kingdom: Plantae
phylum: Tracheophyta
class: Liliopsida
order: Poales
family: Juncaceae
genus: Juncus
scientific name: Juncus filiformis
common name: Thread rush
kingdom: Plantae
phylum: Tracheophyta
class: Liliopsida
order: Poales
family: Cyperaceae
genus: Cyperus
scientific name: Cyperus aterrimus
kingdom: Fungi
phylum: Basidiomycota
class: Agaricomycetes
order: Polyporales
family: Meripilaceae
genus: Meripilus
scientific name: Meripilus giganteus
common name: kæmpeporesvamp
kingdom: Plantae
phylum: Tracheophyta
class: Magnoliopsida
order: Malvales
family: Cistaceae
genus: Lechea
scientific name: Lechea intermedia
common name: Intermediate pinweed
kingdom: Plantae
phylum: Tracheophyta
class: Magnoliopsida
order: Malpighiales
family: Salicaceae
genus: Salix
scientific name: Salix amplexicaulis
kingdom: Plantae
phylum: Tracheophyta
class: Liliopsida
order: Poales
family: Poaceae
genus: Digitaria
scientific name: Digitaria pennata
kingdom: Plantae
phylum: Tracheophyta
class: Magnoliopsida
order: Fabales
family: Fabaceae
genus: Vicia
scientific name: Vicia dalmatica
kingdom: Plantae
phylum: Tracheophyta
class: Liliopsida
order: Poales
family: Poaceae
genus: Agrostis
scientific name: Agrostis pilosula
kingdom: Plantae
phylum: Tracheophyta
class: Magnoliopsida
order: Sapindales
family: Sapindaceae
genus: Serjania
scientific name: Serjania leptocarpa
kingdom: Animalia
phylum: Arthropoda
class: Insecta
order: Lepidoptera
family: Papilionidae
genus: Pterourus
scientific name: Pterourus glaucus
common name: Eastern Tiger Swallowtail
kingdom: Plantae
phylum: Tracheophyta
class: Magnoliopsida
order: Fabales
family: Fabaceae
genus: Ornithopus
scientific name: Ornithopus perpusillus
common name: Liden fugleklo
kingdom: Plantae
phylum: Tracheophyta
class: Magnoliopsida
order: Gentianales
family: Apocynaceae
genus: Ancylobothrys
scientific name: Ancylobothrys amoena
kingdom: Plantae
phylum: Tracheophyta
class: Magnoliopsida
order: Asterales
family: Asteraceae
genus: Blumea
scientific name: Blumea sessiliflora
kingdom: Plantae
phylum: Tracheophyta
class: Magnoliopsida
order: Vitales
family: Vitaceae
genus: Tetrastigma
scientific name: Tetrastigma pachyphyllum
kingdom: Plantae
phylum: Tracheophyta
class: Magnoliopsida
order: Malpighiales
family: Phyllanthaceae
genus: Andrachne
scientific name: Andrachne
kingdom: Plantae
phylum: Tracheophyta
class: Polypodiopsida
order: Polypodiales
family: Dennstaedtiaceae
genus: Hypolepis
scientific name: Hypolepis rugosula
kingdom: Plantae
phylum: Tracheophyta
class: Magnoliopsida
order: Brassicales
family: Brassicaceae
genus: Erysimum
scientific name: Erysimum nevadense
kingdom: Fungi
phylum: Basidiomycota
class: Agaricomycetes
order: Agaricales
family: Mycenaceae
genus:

◆ ◆ ◆

» **Task goal**
How many lines above contain the string "common"? Give only the number.

» **Task solution**
5